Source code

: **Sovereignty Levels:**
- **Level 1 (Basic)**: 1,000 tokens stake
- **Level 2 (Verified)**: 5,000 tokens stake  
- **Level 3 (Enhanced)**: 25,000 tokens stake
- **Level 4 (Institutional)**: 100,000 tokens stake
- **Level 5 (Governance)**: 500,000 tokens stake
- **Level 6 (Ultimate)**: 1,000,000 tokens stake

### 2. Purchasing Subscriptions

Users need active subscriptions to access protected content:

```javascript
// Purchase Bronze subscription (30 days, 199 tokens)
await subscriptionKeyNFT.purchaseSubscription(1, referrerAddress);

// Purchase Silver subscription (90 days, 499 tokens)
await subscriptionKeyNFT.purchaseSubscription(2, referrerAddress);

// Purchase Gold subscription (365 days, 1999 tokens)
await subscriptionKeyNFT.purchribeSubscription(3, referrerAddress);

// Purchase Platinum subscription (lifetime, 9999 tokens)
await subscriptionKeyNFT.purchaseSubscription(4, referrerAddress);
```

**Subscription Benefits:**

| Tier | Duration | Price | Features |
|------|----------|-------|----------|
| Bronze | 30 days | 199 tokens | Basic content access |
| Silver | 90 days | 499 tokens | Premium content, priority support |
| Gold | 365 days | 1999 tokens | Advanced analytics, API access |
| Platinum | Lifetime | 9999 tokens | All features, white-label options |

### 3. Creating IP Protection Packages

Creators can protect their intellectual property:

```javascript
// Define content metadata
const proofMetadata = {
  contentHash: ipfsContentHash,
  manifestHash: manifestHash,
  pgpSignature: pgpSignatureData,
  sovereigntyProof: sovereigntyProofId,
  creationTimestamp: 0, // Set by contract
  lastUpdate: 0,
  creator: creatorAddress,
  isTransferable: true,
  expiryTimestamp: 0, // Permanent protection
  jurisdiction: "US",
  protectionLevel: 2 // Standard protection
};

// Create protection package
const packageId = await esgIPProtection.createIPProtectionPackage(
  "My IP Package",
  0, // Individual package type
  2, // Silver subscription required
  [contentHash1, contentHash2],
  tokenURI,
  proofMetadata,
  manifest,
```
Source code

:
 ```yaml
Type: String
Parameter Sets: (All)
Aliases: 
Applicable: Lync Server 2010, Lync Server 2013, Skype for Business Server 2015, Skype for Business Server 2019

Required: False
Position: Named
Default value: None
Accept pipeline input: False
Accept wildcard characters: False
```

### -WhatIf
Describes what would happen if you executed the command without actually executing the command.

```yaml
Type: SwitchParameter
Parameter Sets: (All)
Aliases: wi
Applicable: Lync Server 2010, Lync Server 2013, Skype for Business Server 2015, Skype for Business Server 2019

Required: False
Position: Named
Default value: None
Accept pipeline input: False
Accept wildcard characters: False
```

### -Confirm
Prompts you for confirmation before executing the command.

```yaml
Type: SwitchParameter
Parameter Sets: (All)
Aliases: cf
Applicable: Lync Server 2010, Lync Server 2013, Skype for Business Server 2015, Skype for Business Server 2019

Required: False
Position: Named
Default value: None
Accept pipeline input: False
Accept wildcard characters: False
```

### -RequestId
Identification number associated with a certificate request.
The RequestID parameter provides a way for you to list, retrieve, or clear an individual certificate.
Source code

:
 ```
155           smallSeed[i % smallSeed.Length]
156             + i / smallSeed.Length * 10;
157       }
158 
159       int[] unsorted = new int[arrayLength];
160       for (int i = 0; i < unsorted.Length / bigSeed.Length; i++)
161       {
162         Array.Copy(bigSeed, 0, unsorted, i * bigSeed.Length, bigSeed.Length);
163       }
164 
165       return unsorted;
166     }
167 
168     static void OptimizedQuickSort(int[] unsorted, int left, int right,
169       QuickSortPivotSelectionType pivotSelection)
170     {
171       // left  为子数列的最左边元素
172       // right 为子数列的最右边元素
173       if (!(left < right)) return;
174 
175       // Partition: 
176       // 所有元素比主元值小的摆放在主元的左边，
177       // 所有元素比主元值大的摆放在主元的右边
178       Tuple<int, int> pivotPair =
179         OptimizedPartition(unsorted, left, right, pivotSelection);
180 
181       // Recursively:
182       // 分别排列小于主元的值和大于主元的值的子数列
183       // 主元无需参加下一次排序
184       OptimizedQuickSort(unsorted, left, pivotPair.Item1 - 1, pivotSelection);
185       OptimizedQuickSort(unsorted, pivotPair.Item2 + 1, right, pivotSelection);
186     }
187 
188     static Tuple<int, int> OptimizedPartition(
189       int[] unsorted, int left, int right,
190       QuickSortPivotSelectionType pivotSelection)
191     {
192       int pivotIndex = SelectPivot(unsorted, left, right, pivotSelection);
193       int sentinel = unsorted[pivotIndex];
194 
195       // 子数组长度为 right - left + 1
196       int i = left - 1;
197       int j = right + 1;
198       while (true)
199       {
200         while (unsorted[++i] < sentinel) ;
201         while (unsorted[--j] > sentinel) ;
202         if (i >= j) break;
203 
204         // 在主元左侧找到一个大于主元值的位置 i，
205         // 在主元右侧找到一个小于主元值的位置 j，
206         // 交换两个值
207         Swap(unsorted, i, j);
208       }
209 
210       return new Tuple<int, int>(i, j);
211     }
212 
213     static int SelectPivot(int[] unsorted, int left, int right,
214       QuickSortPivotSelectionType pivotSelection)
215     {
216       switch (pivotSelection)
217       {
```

···

- Directions for this task
Where a line above includes "await", copy that line.

- Output for this task
await subscriptionKeyNFT.purchaseSubscription(1, referrerAddress);
await subscriptionKeyNFT.purchaseSubscription(2, referrerAddress);
await subscriptionKeyNFT.purchribeSubscription(3, referrerAddress);
await subscriptionKeyNFT.purchaseSubscription(4, referrerAddress);
const packageId = await esgIPProtection.createIPProtectionPackage(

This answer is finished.